Third Man Records announced this week that it’s releasing Images of Life, a three-LP box set of rare and previously unheard recordings by Ted Lucas, the cult Detroit guitarist and songwriter whose 1975 self-released debut has become one of those records that serious collectors whisper about. The set comes out May 22 and includes 1960s band recordings, early solo material, and a complete “lost” album from 1979 produced by Don Was called Impossible Love.
This is a particular kind of cultural moment that keeps happening in music, and it’s worth paying attention to: the recovery and release of work that nearly didn’t exist.

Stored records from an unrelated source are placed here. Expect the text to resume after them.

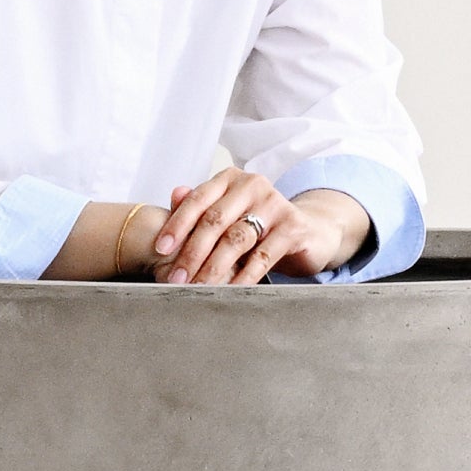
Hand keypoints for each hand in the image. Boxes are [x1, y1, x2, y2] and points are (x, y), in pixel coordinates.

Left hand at [148, 168, 369, 286]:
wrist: (310, 231)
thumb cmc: (260, 223)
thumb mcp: (229, 213)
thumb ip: (201, 205)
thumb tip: (174, 194)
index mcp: (231, 179)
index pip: (198, 200)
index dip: (177, 225)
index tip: (160, 250)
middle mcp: (253, 185)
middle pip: (214, 221)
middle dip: (192, 253)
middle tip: (176, 279)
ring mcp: (275, 204)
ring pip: (236, 240)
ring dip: (213, 268)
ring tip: (198, 289)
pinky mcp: (293, 227)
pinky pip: (262, 257)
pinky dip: (243, 277)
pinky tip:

Lucas studied sitar with Ravi Shankar, played Motown sessions, formed a series of bands that got dropped by Warner Bros., got his solo demo rejected by the label head Mo Ostin, and then self-released it anyway. That self-released collection became known as The OM Album and slowly built a legendary reputation over decades among people who track down the right records.
Third Man put out an expanded edition of that album last year under the title Ted Lucas, which earned a Best New Reissue from Pitchfork. Images of Life goes further back and fills in the surrounding story: the early band recordings that show where he came from, the solo material that led to the self-titled record, and the lost album that never came out at all.
Don Was producing a “lost” record in 1979 is a detail that sounds like fiction, but the history of popular music is full of records that were completed, shelved, and then rediscovered decades later. What makes the Ted Lucas case compelling is the particular shape of his story: a figure whose influence traveled through the people who found his record in used bins rather than through commercial success or industry connections. The OM Album spread the way the best cult records do, person to person, year after year, until the reputation outgrew the scarcity.
Images of Life is available for preorder now. Rainy Days, the solo material LP, is streaming now ahead of the May 22 release.